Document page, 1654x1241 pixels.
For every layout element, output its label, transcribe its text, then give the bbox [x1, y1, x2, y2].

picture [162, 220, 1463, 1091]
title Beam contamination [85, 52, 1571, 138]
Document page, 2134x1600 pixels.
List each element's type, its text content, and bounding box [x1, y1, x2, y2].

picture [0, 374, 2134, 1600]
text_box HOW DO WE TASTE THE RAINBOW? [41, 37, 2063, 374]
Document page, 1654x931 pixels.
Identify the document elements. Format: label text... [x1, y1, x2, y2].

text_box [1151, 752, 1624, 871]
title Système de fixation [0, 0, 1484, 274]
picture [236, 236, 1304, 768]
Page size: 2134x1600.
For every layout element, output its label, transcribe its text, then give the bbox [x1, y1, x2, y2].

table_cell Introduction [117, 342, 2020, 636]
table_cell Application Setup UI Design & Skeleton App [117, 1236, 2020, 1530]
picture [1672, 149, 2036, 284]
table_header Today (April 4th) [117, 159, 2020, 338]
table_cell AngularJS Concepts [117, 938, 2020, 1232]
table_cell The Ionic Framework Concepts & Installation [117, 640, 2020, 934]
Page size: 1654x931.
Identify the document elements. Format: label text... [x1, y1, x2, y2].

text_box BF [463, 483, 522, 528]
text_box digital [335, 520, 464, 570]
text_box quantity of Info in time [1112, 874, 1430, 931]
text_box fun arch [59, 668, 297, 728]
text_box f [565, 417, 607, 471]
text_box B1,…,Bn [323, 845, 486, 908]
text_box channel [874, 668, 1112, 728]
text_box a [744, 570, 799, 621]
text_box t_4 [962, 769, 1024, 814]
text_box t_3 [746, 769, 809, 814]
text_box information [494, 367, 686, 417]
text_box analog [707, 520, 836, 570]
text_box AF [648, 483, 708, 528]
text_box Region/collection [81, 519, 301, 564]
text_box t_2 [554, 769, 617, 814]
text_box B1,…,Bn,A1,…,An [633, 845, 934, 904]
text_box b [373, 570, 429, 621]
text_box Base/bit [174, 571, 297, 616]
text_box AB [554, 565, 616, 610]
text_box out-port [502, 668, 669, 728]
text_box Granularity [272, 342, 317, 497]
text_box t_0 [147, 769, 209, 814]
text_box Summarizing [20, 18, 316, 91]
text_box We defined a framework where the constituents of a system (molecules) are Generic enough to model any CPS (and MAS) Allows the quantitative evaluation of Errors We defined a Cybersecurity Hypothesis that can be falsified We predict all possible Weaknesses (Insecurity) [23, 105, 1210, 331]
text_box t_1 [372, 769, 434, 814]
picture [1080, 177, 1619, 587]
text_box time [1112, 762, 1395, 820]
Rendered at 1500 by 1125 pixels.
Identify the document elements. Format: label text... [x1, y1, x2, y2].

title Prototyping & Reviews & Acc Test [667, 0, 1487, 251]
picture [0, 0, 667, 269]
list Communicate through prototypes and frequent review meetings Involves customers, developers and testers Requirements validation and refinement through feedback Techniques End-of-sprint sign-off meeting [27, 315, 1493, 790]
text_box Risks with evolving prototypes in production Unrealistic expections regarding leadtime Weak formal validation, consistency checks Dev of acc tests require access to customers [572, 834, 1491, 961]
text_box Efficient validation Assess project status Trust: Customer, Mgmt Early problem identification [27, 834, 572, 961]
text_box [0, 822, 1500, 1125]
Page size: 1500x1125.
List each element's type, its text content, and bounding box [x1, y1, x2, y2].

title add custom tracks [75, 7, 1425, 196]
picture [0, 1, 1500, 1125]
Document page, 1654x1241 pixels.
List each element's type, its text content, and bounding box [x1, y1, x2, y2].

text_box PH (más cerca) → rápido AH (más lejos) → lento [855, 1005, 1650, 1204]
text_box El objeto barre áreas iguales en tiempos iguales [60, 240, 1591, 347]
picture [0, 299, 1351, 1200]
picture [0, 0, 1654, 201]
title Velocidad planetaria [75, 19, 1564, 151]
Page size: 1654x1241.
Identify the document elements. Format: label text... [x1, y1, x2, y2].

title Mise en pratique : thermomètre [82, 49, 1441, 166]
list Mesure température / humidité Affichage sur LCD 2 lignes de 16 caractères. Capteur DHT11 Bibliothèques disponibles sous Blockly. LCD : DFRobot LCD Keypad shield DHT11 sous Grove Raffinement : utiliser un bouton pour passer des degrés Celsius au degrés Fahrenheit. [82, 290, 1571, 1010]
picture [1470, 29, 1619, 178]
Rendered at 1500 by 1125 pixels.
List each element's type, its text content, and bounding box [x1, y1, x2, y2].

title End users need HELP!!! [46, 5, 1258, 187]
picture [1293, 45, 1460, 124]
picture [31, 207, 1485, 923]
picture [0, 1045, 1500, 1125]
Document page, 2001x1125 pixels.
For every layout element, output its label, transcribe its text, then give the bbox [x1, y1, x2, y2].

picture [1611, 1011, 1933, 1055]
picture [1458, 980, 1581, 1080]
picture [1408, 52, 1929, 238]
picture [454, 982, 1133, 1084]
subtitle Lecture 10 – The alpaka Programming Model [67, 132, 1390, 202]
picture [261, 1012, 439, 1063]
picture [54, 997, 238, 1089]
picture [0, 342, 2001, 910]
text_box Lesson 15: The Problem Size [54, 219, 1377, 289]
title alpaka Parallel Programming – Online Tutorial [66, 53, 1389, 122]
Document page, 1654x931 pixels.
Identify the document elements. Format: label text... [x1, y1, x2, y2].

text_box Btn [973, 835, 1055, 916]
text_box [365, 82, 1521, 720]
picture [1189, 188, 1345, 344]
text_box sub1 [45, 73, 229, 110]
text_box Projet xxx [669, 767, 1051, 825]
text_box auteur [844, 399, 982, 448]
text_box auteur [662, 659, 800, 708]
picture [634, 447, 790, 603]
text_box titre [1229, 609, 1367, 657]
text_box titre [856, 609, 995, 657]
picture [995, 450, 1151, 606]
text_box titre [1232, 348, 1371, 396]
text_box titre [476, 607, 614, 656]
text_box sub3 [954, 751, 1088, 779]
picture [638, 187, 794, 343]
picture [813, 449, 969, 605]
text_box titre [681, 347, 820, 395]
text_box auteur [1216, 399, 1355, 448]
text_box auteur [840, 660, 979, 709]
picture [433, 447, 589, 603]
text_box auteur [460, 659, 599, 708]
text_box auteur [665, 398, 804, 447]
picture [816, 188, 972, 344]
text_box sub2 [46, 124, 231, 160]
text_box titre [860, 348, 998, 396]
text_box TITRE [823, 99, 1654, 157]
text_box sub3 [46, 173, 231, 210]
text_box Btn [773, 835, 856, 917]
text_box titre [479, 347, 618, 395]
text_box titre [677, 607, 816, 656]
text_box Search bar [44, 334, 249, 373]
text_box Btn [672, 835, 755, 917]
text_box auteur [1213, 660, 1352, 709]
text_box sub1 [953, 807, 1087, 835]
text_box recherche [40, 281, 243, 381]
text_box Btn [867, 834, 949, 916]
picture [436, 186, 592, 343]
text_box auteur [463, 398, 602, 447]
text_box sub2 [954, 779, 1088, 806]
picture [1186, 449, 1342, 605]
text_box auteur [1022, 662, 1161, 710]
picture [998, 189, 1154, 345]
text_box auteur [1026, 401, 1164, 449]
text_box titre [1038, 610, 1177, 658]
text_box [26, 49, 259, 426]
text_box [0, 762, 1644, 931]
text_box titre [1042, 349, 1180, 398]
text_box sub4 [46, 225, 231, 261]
────
▸ Instruction: Reproduce all of the lines above verbatim, with no changes.

▸ Task result:
Document page, 1654x1241 pixels.
For every layout element, output its label, transcribe its text, then give the bbox [x1, y1, x2, y2].

picture [162, 220, 1463, 1091]
title Beam contamination [85, 52, 1571, 138]
Document page, 2134x1600 pixels.
List each element's type, its text content, and bounding box [x1, y1, x2, y2].

picture [0, 374, 2134, 1600]
text_box HOW DO WE TASTE THE RAINBOW? [41, 37, 2063, 374]
Document page, 1654x931 pixels.
Identify the document elements. Format: label text... [x1, y1, x2, y2].

text_box [1151, 752, 1624, 871]
title Système de fixation [0, 0, 1484, 274]
picture [236, 236, 1304, 768]
Page size: 2134x1600.
For every layout element, output its label, transcribe its text, then give the bbox [x1, y1, x2, y2].

table_cell Introduction [117, 342, 2020, 636]
table_cell Application Setup UI Design & Skeleton App [117, 1236, 2020, 1530]
picture [1672, 149, 2036, 284]
table_header Today (April 4th) [117, 159, 2020, 338]
table_cell AngularJS Concepts [117, 938, 2020, 1232]
table_cell The Ionic Framework Concepts & Installation [117, 640, 2020, 934]
Page size: 1654x931.
Identify the document elements. Format: label text... [x1, y1, x2, y2].

text_box BF [463, 483, 522, 528]
text_box digital [335, 520, 464, 570]
text_box quantity of Info in time [1112, 874, 1430, 931]
text_box fun arch [59, 668, 297, 728]
text_box f [565, 417, 607, 471]
text_box B1,…,Bn [323, 845, 486, 908]
text_box channel [874, 668, 1112, 728]
text_box a [744, 570, 799, 621]
text_box t_4 [962, 769, 1024, 814]
text_box t_3 [746, 769, 809, 814]
text_box information [494, 367, 686, 417]
text_box analog [707, 520, 836, 570]
text_box AF [648, 483, 708, 528]
text_box Region/collection [81, 519, 301, 564]
text_box t_2 [554, 769, 617, 814]
text_box B1,…,Bn,A1,…,An [633, 845, 934, 904]
text_box b [373, 570, 429, 621]
text_box Base/bit [174, 571, 297, 616]
text_box AB [554, 565, 616, 610]
text_box out-port [502, 668, 669, 728]
text_box Granularity [272, 342, 317, 497]
text_box t_0 [147, 769, 209, 814]
text_box Summarizing [20, 18, 316, 91]
text_box We defined a framework where the constituents of a system (molecules) are Generic enough to model any CPS (and MAS) Allows the quantitative evaluation of Errors We defined a Cybersecurity Hypothesis that can be falsified We predict all possible Weaknesses (Insecurity) [23, 105, 1210, 331]
text_box t_1 [372, 769, 434, 814]
picture [1080, 177, 1619, 587]
text_box time [1112, 762, 1395, 820]
Rendered at 1500 by 1125 pixels.
Identify the document elements. Format: label text... [x1, y1, x2, y2].

title Prototyping & Reviews & Acc Test [667, 0, 1487, 251]
picture [0, 0, 667, 269]
list Communicate through prototypes and frequent review meetings Involves customers, developers and testers Requirements validation and refinement through feedback Techniques End-of-sprint sign-off meeting [27, 315, 1493, 790]
text_box Risks with evolving prototypes in production Unrealistic expections regarding leadtime Weak formal validation, consistency checks Dev of acc tests require access to customers [572, 834, 1491, 961]
text_box Efficient validation Assess project status Trust: Customer, Mgmt Early problem identification [27, 834, 572, 961]
text_box [0, 822, 1500, 1125]
Page size: 1500x1125.
List each element's type, its text content, and bounding box [x1, y1, x2, y2].

title add custom tracks [75, 7, 1425, 196]
picture [0, 1, 1500, 1125]
Document page, 1654x1241 pixels.
List each element's type, its text content, and bounding box [x1, y1, x2, y2].

text_box PH (más cerca) → rápido AH (más lejos) → lento [855, 1005, 1650, 1204]
text_box El objeto barre áreas iguales en tiempos iguales [60, 240, 1591, 347]
picture [0, 299, 1351, 1200]
picture [0, 0, 1654, 201]
title Velocidad planetaria [75, 19, 1564, 151]
Page size: 1654x1241.
Identify the document elements. Format: label text... [x1, y1, x2, y2].

title Mise en pratique : thermomètre [82, 49, 1441, 166]
list Mesure température / humidité Affichage sur LCD 2 lignes de 16 caractères. Capteur DHT11 Bibliothèques disponibles sous Blockly. LCD : DFRobot LCD Keypad shield DHT11 sous Grove Raffinement : utiliser un bouton pour passer des degrés Celsius au degrés Fahrenheit. [82, 290, 1571, 1010]
picture [1470, 29, 1619, 178]
Rendered at 1500 by 1125 pixels.
List each element's type, its text content, and bounding box [x1, y1, x2, y2].

title End users need HELP!!! [46, 5, 1258, 187]
picture [1293, 45, 1460, 124]
picture [31, 207, 1485, 923]
picture [0, 1045, 1500, 1125]
Document page, 2001x1125 pixels.
For every layout element, output its label, transcribe its text, then give the bbox [x1, y1, x2, y2].

picture [1611, 1011, 1933, 1055]
picture [1458, 980, 1581, 1080]
picture [1408, 52, 1929, 238]
picture [454, 982, 1133, 1084]
subtitle Lecture 10 – The alpaka Programming Model [67, 132, 1390, 202]
picture [261, 1012, 439, 1063]
picture [54, 997, 238, 1089]
picture [0, 342, 2001, 910]
text_box Lesson 15: The Problem Size [54, 219, 1377, 289]
title alpaka Parallel Programming – Online Tutorial [66, 53, 1389, 122]
Document page, 1654x931 pixels.
Identify the document elements. Format: label text... [x1, y1, x2, y2].

text_box Btn [973, 835, 1055, 916]
text_box [365, 82, 1521, 720]
picture [1189, 188, 1345, 344]
text_box sub1 [45, 73, 229, 110]
text_box Projet xxx [669, 767, 1051, 825]
text_box auteur [844, 399, 982, 448]
text_box auteur [662, 659, 800, 708]
picture [634, 447, 790, 603]
text_box titre [1229, 609, 1367, 657]
text_box titre [856, 609, 995, 657]
picture [995, 450, 1151, 606]
text_box titre [1232, 348, 1371, 396]
text_box titre [476, 607, 614, 656]
text_box sub3 [954, 751, 1088, 779]
picture [638, 187, 794, 343]
picture [813, 449, 969, 605]
text_box titre [681, 347, 820, 395]
text_box auteur [1216, 399, 1355, 448]
text_box auteur [840, 660, 979, 709]
picture [433, 447, 589, 603]
text_box auteur [460, 659, 599, 708]
text_box auteur [665, 398, 804, 447]
picture [816, 188, 972, 344]
text_box sub2 [46, 124, 231, 160]
text_box titre [860, 348, 998, 396]
text_box TITRE [823, 99, 1654, 157]
text_box sub3 [46, 173, 231, 210]
text_box Btn [773, 835, 856, 917]
text_box titre [479, 347, 618, 395]
text_box titre [677, 607, 816, 656]
text_box Search bar [44, 334, 249, 373]
text_box Btn [672, 835, 755, 917]
text_box auteur [1213, 660, 1352, 709]
text_box sub1 [953, 807, 1087, 835]
text_box recherche [40, 281, 243, 381]
text_box Btn [867, 834, 949, 916]
picture [436, 186, 592, 343]
text_box auteur [463, 398, 602, 447]
text_box sub2 [954, 779, 1088, 806]
picture [1186, 449, 1342, 605]
text_box auteur [1022, 662, 1161, 710]
picture [998, 189, 1154, 345]
text_box auteur [1026, 401, 1164, 449]
text_box titre [1038, 610, 1177, 658]
text_box [26, 49, 259, 426]
text_box [0, 762, 1644, 931]
text_box titre [1042, 349, 1180, 398]
text_box sub4 [46, 225, 231, 261]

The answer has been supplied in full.